SPDR S&P 500 ETF Trust
Short

$SPY - running out of steam?

94
Macroeconomic backdrop:

Fed uncertainty: Hawkish Fed speak as of this morning and post-Fed interest rate decision overall, the market’s confidence in continuing rate cuts is fading.

Labour market cracks: Ongoing job-cut headlines from large-caps hint at weakness, and continued signs of a cooling job market could weigh on consumer sentiment.

Momentum factor losing strength: High-beta speculative names such as IONQ, OKLO, JOBY, and KTOS have begun to roll over before the weakness in SPY - often an early sign that the broader momentum is weakening.

Technicals:

The rally failed to sustain a breakout above the $685 resistance zone, showing exhaustion near prior swing highs.

Volume divergence and flattening short-term moving averages support the idea that upside momentum is waning.
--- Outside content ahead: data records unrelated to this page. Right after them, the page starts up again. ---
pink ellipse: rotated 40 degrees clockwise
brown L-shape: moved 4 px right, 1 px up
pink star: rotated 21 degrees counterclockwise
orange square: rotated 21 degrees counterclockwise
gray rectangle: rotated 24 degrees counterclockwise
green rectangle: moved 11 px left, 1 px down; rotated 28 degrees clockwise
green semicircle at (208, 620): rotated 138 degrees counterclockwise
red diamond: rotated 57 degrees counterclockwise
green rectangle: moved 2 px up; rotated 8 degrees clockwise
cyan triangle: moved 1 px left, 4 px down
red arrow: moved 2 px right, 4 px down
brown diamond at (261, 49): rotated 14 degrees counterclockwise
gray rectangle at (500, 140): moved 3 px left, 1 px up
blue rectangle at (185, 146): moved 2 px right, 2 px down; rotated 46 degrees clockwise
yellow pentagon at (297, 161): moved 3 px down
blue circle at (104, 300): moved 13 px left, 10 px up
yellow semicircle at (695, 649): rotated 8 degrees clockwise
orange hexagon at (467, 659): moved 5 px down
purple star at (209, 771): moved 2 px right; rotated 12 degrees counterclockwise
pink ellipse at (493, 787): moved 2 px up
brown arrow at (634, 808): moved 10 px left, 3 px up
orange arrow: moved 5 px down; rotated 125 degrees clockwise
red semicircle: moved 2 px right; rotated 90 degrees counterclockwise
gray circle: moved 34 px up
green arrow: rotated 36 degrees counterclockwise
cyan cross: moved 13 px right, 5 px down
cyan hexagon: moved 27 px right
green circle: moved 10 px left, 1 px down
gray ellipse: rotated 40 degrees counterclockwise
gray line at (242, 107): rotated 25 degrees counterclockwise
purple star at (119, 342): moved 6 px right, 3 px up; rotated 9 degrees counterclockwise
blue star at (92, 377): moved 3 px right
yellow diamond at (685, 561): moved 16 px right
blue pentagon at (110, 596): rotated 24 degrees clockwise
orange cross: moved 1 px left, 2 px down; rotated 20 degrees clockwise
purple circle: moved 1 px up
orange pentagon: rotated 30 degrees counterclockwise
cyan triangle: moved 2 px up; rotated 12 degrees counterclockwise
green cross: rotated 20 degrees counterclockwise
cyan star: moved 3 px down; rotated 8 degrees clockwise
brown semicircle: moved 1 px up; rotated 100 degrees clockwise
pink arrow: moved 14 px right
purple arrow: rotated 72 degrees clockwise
If macro sentiment stays negative, the next logical retracement target sits near the $642 Fib support, aligning with prior consolidation levels.

Stop-loss: $692 - just above the all-time high, to protect against a renewed momentum leg higher.

Thesis:

After an extended move with minimal pullback, SPY looks vulnerable to a short-term correction. Macro indecision, fading momentum, and sector-wide complacency all point to a market that could start pricing in overvaluation relative to fundamentals.